Democrat Lynne Walz challenges Gov. Jim Pillen in Nebraska race
Lynne Walz is pressing a long-shot bid against Gov. Jim Pillen in a state where property taxes, abortion and farm politics could still sharpen the contest.

Lynne Walz is trying to make Nebraska’s governor’s race about more than party labels. The former Fremont-area state senator is challenging Republican Gov. Jim Pillen in a state that remains solidly Republican, but the contest has already turned on issues that cut through the partisan map, including property taxes, budget pressure, abortion and the direction of Nebraska’s rural economy.
Walz, who served in the Legislature from 2017 to 2025, first formed an exploratory committee in November 2025 and then formally entered the race in early 2026 after spending two months traveling the state and listening to voters. Her candidacy gives Democrats a rare statewide challenge in a political landscape where they have struggled for decades to gain traction in governor’s contests. Nebraska voters will settle the race in the November 3, 2026 general election, following the May 12 primary, under the state’s nonpartisan primary system that allows unaffiliated voters to participate.
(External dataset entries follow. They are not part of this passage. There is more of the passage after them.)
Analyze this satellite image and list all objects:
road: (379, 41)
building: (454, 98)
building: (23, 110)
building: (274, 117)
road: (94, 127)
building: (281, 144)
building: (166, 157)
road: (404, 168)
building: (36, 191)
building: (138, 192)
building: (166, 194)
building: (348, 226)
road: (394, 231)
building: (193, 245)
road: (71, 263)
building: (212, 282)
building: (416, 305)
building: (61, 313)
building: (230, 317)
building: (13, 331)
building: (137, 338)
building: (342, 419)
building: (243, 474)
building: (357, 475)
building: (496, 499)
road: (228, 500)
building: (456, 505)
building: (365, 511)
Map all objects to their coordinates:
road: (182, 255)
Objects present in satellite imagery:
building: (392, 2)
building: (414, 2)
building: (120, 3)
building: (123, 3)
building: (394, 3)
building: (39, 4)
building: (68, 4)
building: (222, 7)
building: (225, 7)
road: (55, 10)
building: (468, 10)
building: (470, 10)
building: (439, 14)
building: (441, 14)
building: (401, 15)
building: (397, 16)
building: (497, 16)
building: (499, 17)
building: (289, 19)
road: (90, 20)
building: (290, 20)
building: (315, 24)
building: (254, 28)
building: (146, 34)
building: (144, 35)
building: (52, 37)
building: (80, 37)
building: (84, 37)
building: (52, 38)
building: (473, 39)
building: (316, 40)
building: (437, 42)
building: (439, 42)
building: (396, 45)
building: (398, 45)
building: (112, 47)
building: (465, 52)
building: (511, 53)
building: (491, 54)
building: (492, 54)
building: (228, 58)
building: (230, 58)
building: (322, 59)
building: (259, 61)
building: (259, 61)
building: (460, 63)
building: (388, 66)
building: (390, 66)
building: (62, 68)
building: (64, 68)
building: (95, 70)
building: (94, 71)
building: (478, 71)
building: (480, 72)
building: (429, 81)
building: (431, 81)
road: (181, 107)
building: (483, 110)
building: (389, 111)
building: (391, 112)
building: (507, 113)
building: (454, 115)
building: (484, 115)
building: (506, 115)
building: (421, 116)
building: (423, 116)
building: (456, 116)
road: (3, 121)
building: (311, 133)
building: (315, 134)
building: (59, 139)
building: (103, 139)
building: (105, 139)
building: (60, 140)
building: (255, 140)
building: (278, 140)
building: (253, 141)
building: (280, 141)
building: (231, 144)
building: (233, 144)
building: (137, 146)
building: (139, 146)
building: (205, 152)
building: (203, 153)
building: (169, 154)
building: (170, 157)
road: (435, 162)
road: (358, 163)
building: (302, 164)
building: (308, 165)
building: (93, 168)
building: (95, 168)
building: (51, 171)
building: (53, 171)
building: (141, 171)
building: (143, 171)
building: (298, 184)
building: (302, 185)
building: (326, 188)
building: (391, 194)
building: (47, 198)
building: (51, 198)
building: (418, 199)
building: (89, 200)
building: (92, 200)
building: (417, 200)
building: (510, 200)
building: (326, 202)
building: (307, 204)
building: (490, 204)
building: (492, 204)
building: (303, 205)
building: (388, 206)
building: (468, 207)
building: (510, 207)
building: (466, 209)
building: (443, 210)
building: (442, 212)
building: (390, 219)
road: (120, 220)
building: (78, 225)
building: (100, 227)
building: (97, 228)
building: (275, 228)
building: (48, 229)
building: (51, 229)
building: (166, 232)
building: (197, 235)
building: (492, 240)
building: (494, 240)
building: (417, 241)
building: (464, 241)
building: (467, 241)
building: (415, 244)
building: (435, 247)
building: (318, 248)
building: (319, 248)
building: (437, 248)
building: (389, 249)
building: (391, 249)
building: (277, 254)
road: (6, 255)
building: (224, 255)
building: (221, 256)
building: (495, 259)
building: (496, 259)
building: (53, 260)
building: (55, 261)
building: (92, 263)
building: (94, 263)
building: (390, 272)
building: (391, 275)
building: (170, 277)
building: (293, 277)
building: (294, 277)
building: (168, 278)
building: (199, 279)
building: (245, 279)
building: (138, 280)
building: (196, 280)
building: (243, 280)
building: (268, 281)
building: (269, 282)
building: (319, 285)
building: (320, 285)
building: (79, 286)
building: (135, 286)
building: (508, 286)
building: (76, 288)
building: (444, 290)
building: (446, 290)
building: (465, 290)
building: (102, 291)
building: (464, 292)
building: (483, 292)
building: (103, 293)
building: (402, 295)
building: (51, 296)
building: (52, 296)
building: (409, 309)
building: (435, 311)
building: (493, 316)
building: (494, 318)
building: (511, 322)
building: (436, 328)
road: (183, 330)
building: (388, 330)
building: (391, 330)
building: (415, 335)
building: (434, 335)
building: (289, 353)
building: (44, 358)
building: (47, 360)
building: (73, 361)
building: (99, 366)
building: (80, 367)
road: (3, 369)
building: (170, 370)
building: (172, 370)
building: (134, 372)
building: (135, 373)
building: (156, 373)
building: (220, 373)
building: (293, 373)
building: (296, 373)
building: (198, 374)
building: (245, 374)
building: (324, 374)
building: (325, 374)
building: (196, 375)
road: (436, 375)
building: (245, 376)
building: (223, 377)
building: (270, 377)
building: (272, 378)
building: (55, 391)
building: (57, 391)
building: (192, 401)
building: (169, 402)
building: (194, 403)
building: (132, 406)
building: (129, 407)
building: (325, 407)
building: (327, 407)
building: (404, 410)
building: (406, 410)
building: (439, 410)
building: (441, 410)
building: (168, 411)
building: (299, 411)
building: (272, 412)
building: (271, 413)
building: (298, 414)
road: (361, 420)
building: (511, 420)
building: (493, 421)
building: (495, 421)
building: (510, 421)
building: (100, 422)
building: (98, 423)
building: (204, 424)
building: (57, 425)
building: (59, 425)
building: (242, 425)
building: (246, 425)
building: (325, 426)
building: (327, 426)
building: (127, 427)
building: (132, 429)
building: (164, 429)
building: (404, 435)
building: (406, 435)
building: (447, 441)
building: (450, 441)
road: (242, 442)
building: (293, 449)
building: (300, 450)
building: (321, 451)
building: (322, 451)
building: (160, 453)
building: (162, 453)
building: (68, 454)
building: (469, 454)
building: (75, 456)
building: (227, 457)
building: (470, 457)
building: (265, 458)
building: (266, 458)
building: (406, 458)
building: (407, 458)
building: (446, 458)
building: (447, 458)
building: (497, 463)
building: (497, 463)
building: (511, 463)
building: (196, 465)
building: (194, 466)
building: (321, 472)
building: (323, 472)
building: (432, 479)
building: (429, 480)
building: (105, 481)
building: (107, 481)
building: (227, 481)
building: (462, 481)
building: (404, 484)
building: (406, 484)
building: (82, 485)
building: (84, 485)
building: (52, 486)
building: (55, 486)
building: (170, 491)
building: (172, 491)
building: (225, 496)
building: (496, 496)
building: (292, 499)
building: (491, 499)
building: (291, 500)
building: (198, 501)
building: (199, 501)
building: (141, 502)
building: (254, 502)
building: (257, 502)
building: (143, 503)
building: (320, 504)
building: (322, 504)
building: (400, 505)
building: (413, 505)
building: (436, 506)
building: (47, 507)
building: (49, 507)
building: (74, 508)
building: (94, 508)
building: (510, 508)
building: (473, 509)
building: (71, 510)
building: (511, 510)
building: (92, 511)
Early numbers suggest the race may be competitive enough to matter even if Pillen remains favored. A Public Policy Polling survey commissioned by Walz in early April found Pillen leading by five points among 670 registered Nebraska voters, with a 3.8% margin of error. A Nebraska Examiner report said Walz is running ahead of other Democrats who have sought the governor’s office in recent decades, though Pillen still holds a major financial advantage.
That cash edge matters in a race where Pillen has the benefits of incumbency and a familiar message. He has centered his reelection effort on property tax relief, a politically potent issue in Nebraska, and used executive actions to reinforce that theme. In January 2026, he held a tele-town hall urging conservative supporters to back his agenda. He also signed an executive order on November 6, 2025, aimed at preventing taxpayer dollars from going to abortion providers, a move that drew criticism from abortion-rights advocates and sharpened the ideological contrast with Walz.
Walz has framed her campaign as a call for change and argued that Nebraska’s political system is broken. For Democrats, the challenge is not simply to compete with Pillen but to show that a Republican state can still be moved by pressure points such as taxes, spending, abortion and rural concerns. If Walz can turn those issues into a broader case against the status quo, the race could reveal whether Nebraska is seeing a real political shift or only the outline of one.